Jesus asks us to listen to the pain of all those who come through our doors, to be here for the helpless, the wounded, the oppressed, and anyone who needs to be raised up and shown the promise of a life restored and made whole. No exceptions. That’s the rub in what is the radical welcome of Jesus, isn’t it? And this Gospel today comes with a challenge to us to be sure that there are no exceptions.

Author and UCC Pastor Martin Copenhaver tells of a small gathering of church leaders considering how to become a more multi-racial and multi-cultural church. Around the table were people of color, of different ethnic backgrounds, and sexual orientations. They had wonderfully serious conversations about how to be a more inclusive church that accepts differences.

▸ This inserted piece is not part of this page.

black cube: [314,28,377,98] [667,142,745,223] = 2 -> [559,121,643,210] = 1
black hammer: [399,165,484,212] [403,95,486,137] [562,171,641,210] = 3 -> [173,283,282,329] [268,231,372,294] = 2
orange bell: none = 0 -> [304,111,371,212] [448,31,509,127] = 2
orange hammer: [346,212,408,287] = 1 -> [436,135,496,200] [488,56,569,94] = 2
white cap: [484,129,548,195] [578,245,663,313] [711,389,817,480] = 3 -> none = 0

In the next room of the hotel was a large convention of tattooists all wearing just enough clothing to be decent and yet display their tattoos. After the church folk had finished their meeting about inclusive church, they opened the door of the packed hotel lounge and, seeing all the tattooists there, simply closed the door. One of them remarked, “You know, it’s one thing to be open to differences, but I’m not sure I’m ready to drink with a crowd like that.”

“Since then,” Copenhaver says, “I’ve wondered if we might have learned more about being an inclusive church if we had abandoned our polite and careful discussions around the table and just spent some time hanging out with the tattooists. Sadly, we didn’t look around long enough to see if Jesus was there, because that’s exactly the kind of place he was criticized for frequenting.”

No matter who we are and where we may be on our journey of faith, God welcomes us in this place. Yet no matter what our individual differences, there is always some person different from us, someone who tests the limits of our ability to be radically welcoming, someone like this man in the Gospel story still on the outside looking in. Will we ask them their name? Will we help give them back their life? Tough questions. Yet, thankfully, God often trades our initial reluctance for the grace to make it happen.